It's a rarefied and improbable realm, filled with hundreds of Texas Revolution artifacts and documents painstakingly archived inside a basement room in Collins' home outside Geneva.
Rock stars are known for burning cash on Ferraris, yachts or trophy girlfriends. Collins? He never forgets the Alamo.
"It keeps me off the streets. What am I going to do? I don't want to traipse around the world anymore," he said. "I love it. I sit downstairs in my basement and looking at and sort of drooling over what I've got. It was never my intention to have this huge collection, but one thing led to another and it's my private thing."
Among his treasures are one of Davy Crockett's rifles and his post-death receipt from the Texian Army.
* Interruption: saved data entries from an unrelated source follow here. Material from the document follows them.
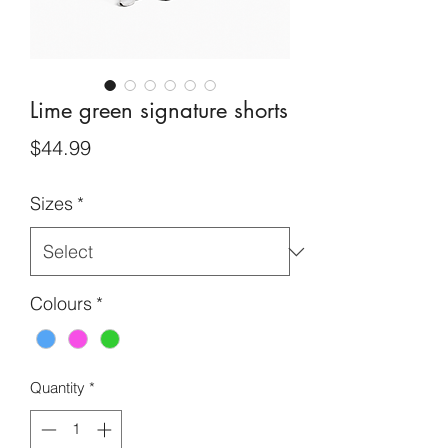
Lime green signature shorts
Price
$44.99
Sizes
*
Colours
*
Quantity
*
They share space with Jim Bowie's knives, verbose William Barret Travis' letters, Santa Anna items and a snuffbox that Sam Houston gave to a romantic interest.
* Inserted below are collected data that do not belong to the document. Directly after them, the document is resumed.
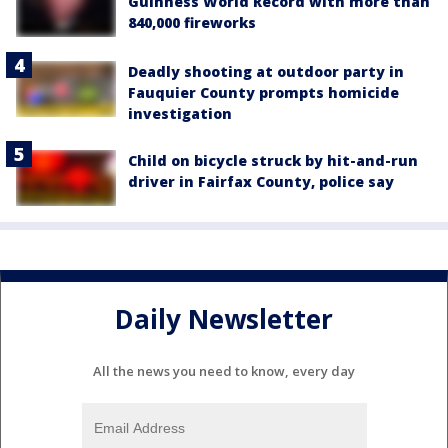
Guinness World Record with more than
840,000 fireworks
Deadly shooting at outdoor party in
Fauquier County prompts homicide
investigation
Child on bicycle struck by hit-and-run
driver in Fairfax County, police say
Daily Newsletter
All the news you need to know, every day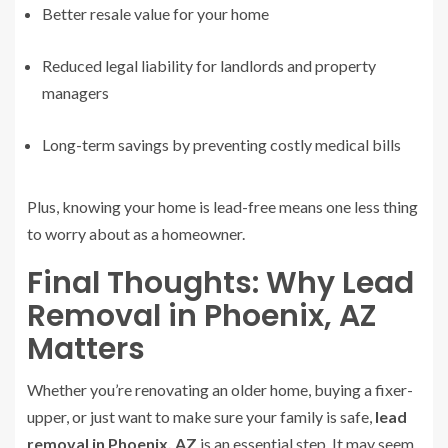
Better resale value for your home
Reduced legal liability for landlords and property
managers
Long-term savings by preventing costly medical bills
Plus, knowing your home is lead-free means one less thing
to worry about as a homeowner.
Final Thoughts: Why Lead
Removal in Phoenix, AZ
Matters
Whether you’re renovating an older home, buying a fixer-
upper, or just want to make sure your family is safe,
lead
removal in Phoenix, AZ
is an essential step. It may seem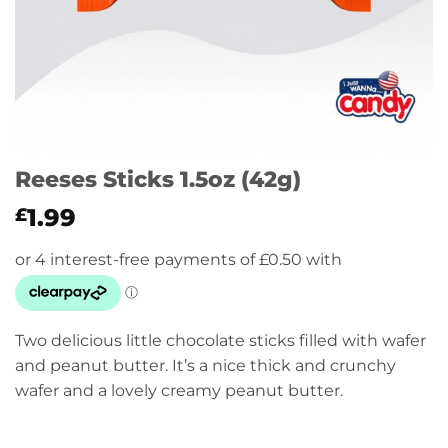
Reeses Sticks 1.5oz (42g)
1.99
£
Two delicious little chocolate sticks filled with wafer
and peanut butter. It’s a nice thick and crunchy
wafer and a lovely creamy peanut butter.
Perhaps more revealing about the depth of Collins' obsession are the hundreds of historical bits -- buttons, dice, letters, weapons and IOUs -- linked to the less-celebrated defenders who died at the Alamo or the hundreds of anonymous Mexican soldiers who died with them on March 6, 1836.
The recent private event at the Buffalo Gap Historic Village's 1903 chapel was the rehearsal for a five-day Texas tour to promote Collins' expansive new book, "The Alamo and Beyond, A Collector's Journey."